*TEXTO DE LECTURA*.
╭──

Punto que ha sido singularizado por la crítica especializada que ha visto en él un defecto frente a los objetivos de Waititi con esta cinta pues desde ahí, desde la caricatura, es imposible hacer un juicio riguroso y contundente. Punto que, empero, permite un retrato refrescante de este conflicto histórico que ya ha sido revisado y revisitado en infinidad de ocasiones; un retrato plástico, móvil, irrestricto; un retrato desde el realismo fantástico de la inocencia infantil.
Plástico porque lo mismo da cabida al humor satírico que ha caracterizado la carrera de Waititi, que al tono melodramático propio de estos relatos, que al absurdo del imaginario infantil e irrestricto de Jojo, que a la estética de la belleza que sólo un niño puede encontrar en un mundo en pugna, que a la ternura del amor puro de una amistad preadolescente, que a la tragedia desde los ojos de quien no dimensiona plenamente el contexto en el que vive.
Retrato en el que no hay, ciertamente, una real preocupación por comprender a fondo el nacionalsocialismo. Ni siquiera una búsqueda específica por desarticularlo desde sus propios términos. Hay simplicidad caricaturesca; hay buenos y malos sin más y hay mucho espíritu de inocencia, de absurdo y de comicidad satírica.
Quizá porque así son las guerras; quizá porque vistos fríamente los conflictos ideológicos no son más que absurdos y risibles o quizá, simplemente, porque frente al ingenio de un niño pocas cosas pueden presentarse como absolutas, rígidas e incambiables. Porque en la vigorosa pulsión creativa del intelecto infantil (aún de uno que acepta y se obsesiona con las reglas que le impone su contexto, como el de Jojo) no hay lugar para los absolutimos, para los totalitarimos. Porque para un ingenio en ciernes los prejuicios son improntas del exterior más que una condición innata. Porque para un ingenio vivo cualquier normatividad es imposición.

╰──

*DATOS PROPORCIONADOS*.
╭──

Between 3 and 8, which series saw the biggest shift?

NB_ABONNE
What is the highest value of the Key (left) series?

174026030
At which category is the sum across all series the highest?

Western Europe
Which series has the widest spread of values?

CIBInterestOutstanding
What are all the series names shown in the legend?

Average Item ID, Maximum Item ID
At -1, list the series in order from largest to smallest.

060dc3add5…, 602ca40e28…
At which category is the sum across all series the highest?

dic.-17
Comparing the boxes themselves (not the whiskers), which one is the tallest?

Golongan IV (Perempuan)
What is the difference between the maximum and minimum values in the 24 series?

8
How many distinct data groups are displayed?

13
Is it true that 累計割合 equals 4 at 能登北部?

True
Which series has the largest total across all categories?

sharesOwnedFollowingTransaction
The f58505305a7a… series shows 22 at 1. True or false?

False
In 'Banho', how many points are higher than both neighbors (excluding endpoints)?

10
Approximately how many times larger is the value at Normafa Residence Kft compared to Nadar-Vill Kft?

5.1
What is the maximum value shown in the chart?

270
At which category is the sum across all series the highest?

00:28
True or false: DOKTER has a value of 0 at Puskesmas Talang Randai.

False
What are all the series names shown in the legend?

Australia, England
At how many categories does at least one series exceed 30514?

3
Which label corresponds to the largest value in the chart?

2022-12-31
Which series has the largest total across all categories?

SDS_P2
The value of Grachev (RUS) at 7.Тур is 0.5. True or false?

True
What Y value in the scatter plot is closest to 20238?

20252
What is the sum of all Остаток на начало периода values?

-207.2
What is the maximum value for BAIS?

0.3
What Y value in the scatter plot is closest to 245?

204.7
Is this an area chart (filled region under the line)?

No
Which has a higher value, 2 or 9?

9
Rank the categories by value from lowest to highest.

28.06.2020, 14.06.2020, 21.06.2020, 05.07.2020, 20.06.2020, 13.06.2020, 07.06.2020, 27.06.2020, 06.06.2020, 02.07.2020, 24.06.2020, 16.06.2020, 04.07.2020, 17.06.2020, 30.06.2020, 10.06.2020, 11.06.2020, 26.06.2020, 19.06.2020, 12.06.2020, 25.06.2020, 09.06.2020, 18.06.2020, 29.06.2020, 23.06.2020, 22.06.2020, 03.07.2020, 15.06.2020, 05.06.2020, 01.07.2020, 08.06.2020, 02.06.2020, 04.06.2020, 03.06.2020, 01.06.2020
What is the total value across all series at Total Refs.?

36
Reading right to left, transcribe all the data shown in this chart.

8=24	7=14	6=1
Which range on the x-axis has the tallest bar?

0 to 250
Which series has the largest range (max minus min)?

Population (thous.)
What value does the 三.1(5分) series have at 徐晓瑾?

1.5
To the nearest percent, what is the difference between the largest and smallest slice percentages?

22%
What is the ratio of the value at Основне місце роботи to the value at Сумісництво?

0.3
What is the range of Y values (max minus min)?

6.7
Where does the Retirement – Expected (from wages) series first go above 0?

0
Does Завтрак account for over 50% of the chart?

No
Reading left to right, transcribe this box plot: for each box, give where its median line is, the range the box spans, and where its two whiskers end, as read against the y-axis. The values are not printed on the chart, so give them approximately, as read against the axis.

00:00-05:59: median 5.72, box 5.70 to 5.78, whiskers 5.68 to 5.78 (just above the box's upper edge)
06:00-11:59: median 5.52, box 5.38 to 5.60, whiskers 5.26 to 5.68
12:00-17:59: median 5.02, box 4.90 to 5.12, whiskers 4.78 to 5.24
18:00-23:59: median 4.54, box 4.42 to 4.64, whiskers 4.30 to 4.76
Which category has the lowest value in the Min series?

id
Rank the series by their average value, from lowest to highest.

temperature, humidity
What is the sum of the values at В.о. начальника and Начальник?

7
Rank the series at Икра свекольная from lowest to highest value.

╰──

*EJERCICIOS PROPUESTOS*.
A) Responde brevemente, a partir de la reseña de la cinta de Waititi:
(i) ¿Qué tipo de humor ha caracterizado la carrera de Waititi?
(ii) ¿Qué no hay en el retrato, según la reseña, respecto al nacionalsocialismo?
(iii) ¿Qué son los prejuicios para un ingenio en ciernes?
B) Redacta la continuación de la reseña de la cinta de Waititi a partir de su última oración.
Los ítems son material aparte, sin relación con la reseña de la cinta de Waititi.

*LISTA DE RESPUESTAS*.
A)
(i) El humor satírico.
(ii) Una real preocupación por comprenderlo a fondo.
(iii) Improntas del exterior más que una condición innata.

B)
Y es ahí donde funciona especialmente bien Jojo Rabbit, en su apología del ingenio como una apología de la flexibilidad, de la apertura a ser transformados por nuestro contacto con mundos que asumimos ajenos al nuestro y, como conclusión de estas dos, como apología de la conexión interhumana por encima de las oposiciones ideológicas (raciales, religiosas, etcétera).
Por eso, quizá la mejor línea durante el film sea el “Be the rabbit (Se el conejo)” que en algún punto escuchamos de la voz del Hitler interpretado por Taika Waititi. Porque en ella se encuentran las múltiples realidades que componen la iluminadora percepción del conflicto que nos regala esta cinta. Primero, la de un Adolf Hitler convertido en amigo imaginario (i.e., interiorizado) a modo de superyo; segundo, la del realismo de la visión fantástica, constantemente creadora del mundo y mágica de un niño de diez años; y tercero (la más importante de todas), la de la virtud en la que se convierte el ingenio en un contexto que nos exige restringir nuestras búsquedas personales para que quepan en jaulas ideológicas.
Así, éste es, para mí, el simbolismo fundamental de la película: un conejo. Un conejo valioso por su plasticidad, por su capacidad de adaptarse, de encontrar la salida de cualquier tipo de laberinto ideológico; valioso por su destreza, por su astucia, por su naturalidad, por su espontaneidad, por su vitalidad. Un conejo valioso por su ingenio. Un conejo coartado por las rígidas estructuras de los fascismos (que poco importa si son ideológicos, o de cosmovisiones, o de prejuicios, o de utilitarismos, o de pragmatismos). Un conejo enjaulado por los discursos que acentúan nuestras distancias antes que nuestras coincidencias. Un conejo-ingenio que vamos dejando morir cada vez que permitimos que nuestras interpretaciones de la realidad se traduzcan en odios específicos.